▶ **Set of tasks**:
• a. In the RTM-Worx philosophy section, rewrite the passage from "There are of" up to and including "and optimize production.", changing "simulation software" to "simulation tools".
• b. Answer these questions about the RTM-Worx philosophy section:
(i) Why are calculations with classical FEM applications too expensive?
(ii) Why is there always a difference between simulation results and the real-world situation?
(iii) What should a company do if it makes only products that can be optimized and produced efficiently without simulation calculations?

▶ **Document passage**:
>> Begin
Philosophy - RTM-Worx User Manual

1.3 RTM-Worx Philosophy

It is important to understand the RTM-Worx philosophy if you want to exploit the capabilities of the simulation code and take full advantage of the potential that simulation technology has to offer.

1.3.1 Application of RTM Simulation

The most important question is of course, when flow simulations are needed and what the criteria are to make this decision. It is also the most difficult question, and we believe that the reason that simulation technology is not really exploited at it's full potential is largely due to the fact that doing calculations with classical FEM applications is too expensive because the initial investments are high: not just the cost of the software, but especially the necessary training of the specialist needed to prepare and run the calculations while each simulation project is very time-consuming. RTM-Worx has changed this. How that has been achieved is discussed in the next paragraph, for now we're able to give the answer the question we started with: Use simulation on each product unless you can afford to waste your time and money:

In order to exploit simulation results, you have to be able to translate the results of the calculation to the real world situation. There is always a difference because the simulation is done in a simplified and idealized world. The only way to learn this is by experience, which is why you need a very good reason not to do simulations if you have access to RTM-Worx.

There are of course products that can be optimized and produced efficiently without using simulation calculations. If your company limits itself to making this class of products, do not invest in simulation software. For all remaining organizations, those products are ideally suited to gain experience in the translation of simulation results to real-world applications and vice versa. This knowledge can be exploited in new projects and complex products to minimize risks and optimize production.
>> End
▶ **Recorded data**:
>> Begin
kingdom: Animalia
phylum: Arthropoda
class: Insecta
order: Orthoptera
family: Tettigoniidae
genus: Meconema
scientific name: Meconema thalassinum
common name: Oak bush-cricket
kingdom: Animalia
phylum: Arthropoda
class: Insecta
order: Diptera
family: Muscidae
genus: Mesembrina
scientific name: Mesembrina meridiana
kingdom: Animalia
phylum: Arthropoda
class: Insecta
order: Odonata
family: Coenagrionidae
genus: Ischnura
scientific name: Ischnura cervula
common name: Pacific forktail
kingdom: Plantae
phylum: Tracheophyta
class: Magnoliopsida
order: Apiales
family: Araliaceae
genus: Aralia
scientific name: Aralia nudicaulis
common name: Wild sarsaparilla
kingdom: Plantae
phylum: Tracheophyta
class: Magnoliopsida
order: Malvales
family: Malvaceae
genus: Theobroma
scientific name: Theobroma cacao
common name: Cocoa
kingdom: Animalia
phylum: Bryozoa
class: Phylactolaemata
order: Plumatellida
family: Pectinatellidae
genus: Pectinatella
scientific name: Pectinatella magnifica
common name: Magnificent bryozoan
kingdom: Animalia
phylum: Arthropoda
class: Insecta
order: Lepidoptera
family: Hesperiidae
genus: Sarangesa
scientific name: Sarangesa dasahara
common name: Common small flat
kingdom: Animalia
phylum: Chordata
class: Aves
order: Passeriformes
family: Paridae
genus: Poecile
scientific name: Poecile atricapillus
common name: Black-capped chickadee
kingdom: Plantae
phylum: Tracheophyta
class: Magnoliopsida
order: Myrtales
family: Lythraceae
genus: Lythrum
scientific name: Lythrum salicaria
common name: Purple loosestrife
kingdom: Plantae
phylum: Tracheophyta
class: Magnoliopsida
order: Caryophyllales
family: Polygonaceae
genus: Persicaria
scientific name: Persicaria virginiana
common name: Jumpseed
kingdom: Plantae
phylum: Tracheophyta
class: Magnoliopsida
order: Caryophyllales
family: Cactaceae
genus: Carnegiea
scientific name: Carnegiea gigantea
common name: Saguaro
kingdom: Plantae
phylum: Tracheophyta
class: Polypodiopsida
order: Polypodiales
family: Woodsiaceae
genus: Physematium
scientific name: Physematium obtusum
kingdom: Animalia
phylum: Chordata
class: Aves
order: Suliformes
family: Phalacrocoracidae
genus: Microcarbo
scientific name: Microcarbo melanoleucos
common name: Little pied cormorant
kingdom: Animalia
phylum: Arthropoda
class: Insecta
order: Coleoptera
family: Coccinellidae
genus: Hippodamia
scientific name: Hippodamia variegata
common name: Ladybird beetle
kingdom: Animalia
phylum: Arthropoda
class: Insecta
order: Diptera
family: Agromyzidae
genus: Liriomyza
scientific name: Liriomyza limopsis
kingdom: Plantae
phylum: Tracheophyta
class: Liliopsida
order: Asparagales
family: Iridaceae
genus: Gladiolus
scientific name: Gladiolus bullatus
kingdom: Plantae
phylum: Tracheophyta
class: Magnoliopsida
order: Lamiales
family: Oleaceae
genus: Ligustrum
>> End
▶ **Worked answers**:
• a.
There are of course products that can be optimized and produced efficiently without using simulation calculations. If your company limits itself to making this class of products, do not invest in simulation tools. For all remaining organizations, those products are ideally suited to gain experience in the translation of simulation results to real-world applications and vice versa. This knowledge can be exploited in new projects and complex products to minimize risks and optimize production.

• b.
(i) The initial investments are high: the software costs money, and the specialist who prepares and runs the calculations needs training. Each simulation project is also very time-consuming.
(ii) The simulation is done in a simplified and idealized world.
(iii) It should not invest in simulation software.